The Ocean – Pelagial (Metal Blade)Tuesday, 2nd July 2013
The Ocean doesn’t make albums these days. They make lateral, conceptually, pieces of craft. They’re craftsmen, basically. And any band that takes the measure of mixing, then re-mixing, then re-mixing again one of their albums (2010’s Anthropocentric, for example), means business. Letting go of an album for The Ocean is probably hardest thing for these guys, and so the proceeding Pelagial (the band’s sixth album) comes in as another multi-tiered, visual affair from a band that is now fully shed of the post-metal tag that accompanied them years ago.

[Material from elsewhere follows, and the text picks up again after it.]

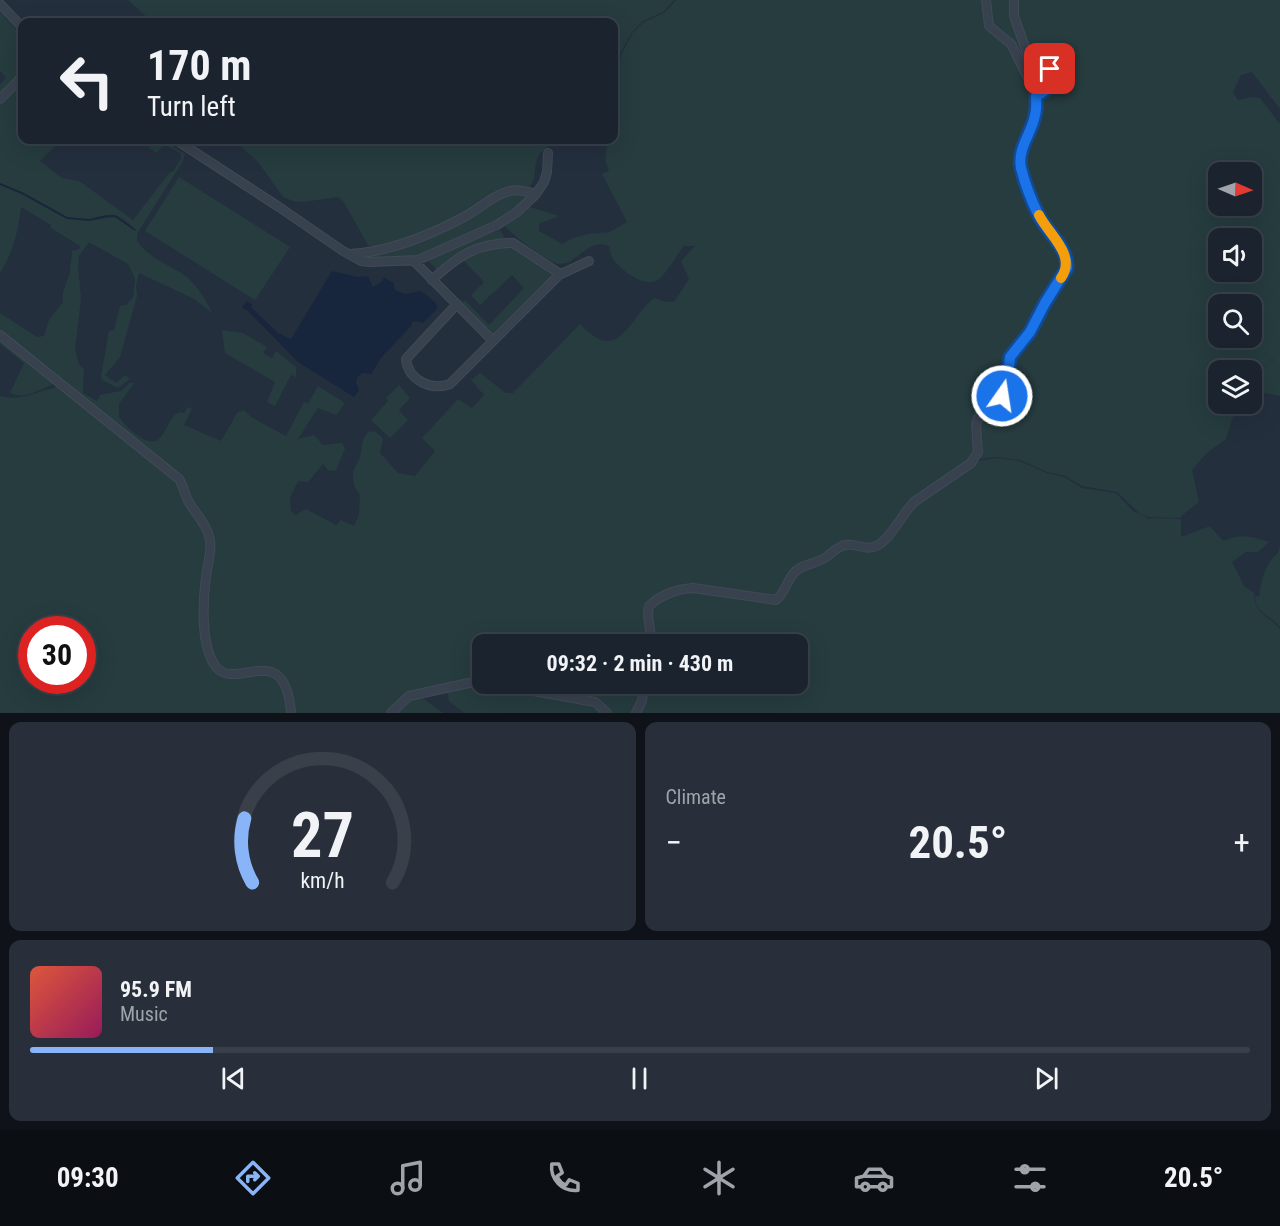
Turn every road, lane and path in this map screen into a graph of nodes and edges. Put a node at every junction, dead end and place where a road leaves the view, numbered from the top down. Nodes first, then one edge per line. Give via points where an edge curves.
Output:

Even though obvious, blatant bits of Tool (“Bathayapelagic I: Impasses”), Mastodon (“Bathayapelagic II: The Wish In Dreams”), and Meshuggah (“Bathayapelagic III: Disequillabrated”) enter in the sonic equation a little too forcibly, The Ocean’s modus operandi on Pelagial appears to have greater expanse than on prior efforts. The boisterous melodies on “Abyssopelagic I: Boundless Vasts” are of striking quality, helping lead the track down dingy alt-metal territory, while the restrained “Hadopelagic II: Let Them Believe” captures The Ocean’s minimalistic ability, as those gentle clean-channel guitars make landfall early and often.
Designed as a journey through five pelagic depth zones: epipelagic, mesopelagic, bathyalpelagic, abyssopelagic, and hadopelagic, Pelagial (which is Of, relating to, or living in open oceans or seas rather than waters adjacent to land or inland waters; such as, pelagic birds) is as big of a sonic statement the band has made since their breakout 2007 Precambrian effort. Also, big props to singer Loic Rossetti, who narrates this tale with the sort of authority made for a frontman coming into his own. The same thing could finally be said for The Ocean as a whole, who appear finally ready to match their conceptual base with music that is just as thoughtful.